-- start Text --

INTERNATIONAL MONETARY FUND
OBJECTIVES OF IMF
To promote international monetary cooperation, facilitate the expansion of trade, and thus, to contribute towards increased employment and improved economic conditions in all member countries.
1. To promote international monetary cooperation through a permanent institution which provides the machinery for consultation and collaboration on international monetary problems.
2. To facilitate the expansion and balanced growth of international trade and to contribute thereby to the promotion and maintenance of high levels of employment and real income and to the development of the productive resources of all members as primary objectives of economic policy.
3. To promote exchange stability, maintain orderly exchange arrangements among members, and to avoid competitive exchange depreciation.
4. To assist in the establishment of a multilateral system of payments with respect to current transactions between members and in the elimination of foreign exchange restrictions which hamper the growth of world trade.
5. To give confidence to members by making the general resources of the Fund temporarily available to them under adequate safeguards, thus providing them with opportunity to correct maladjustments in their balance of payments without resorting to measures destructive of national or international prosperity.
5. In accordance with the above to shorten the duration and lessen the degree of disequilibrium in the international balance of payments of members.
Vision of IMF
◆ Strive to promote sustained non-inflationary economic growth that benefits all people of the world.
◆ Be the centre of competence for the stability of the international monetary system.
◆ Focus on its core macroeconomic and financial areas of responsibility, working in a complementary fashion with other institutions established to safeguard global public goods,
◆ Be an open institution, learning from experience and dialogue and adapting continuously to changing circumstances
The Fund maintains a large pool of financial resources, makes them available to member countries-temporarily and subject to conditions-to enable them to carry out programmes to remedy their payments deficits without resorting to restrictive measures that would adversely affect national or international prosperity.

-- end Text --

- What is asked
**A.** According to the IMF text, what kind of exchange depreciation does the Fund seek to avoid?
**B.** Condense the paragraph of the IMF text beginning "The Fund maintains a large pool" into a short list that keeps its main facts.
The records have no connection to the IMF text.

-- start Entries shown --

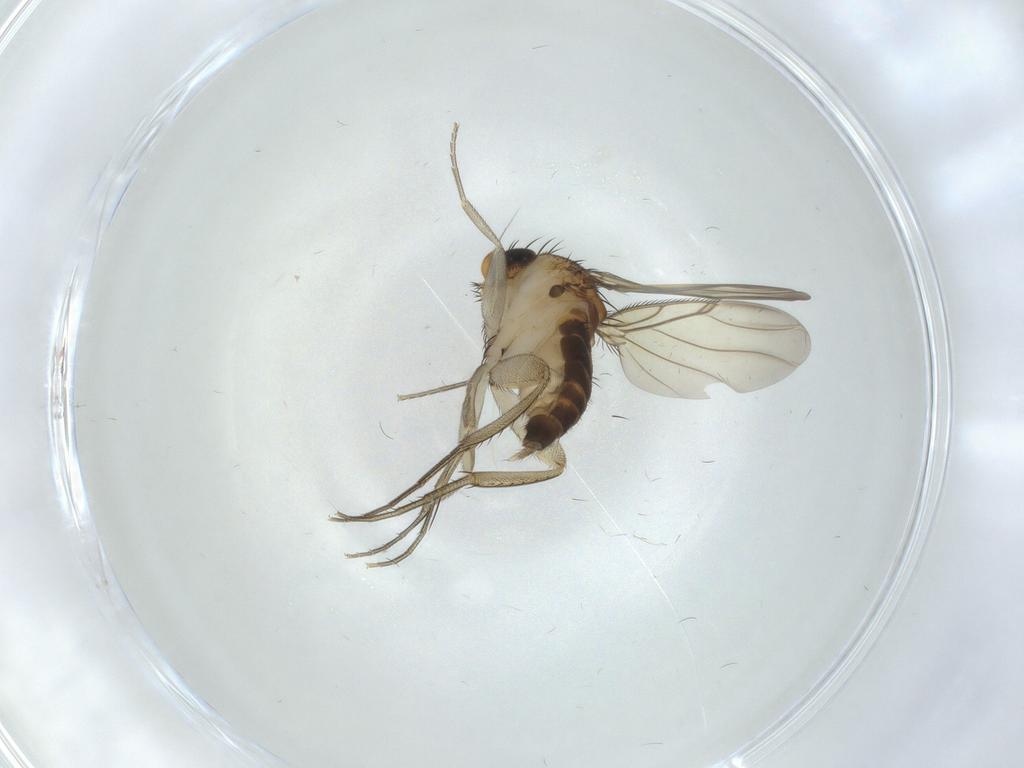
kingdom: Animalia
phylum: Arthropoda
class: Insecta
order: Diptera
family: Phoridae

-- end Entries shown --

- Solutions to the exercise
**A.** Competitive exchange depreciation.

**B.**
- The Fund keeps a large pool of financial resources.
- It makes them available to member countries temporarily and under conditions.
- Members use them to carry out programs that remedy payments deficits.
- This lets them avoid restrictive measures that would harm national or international prosperity.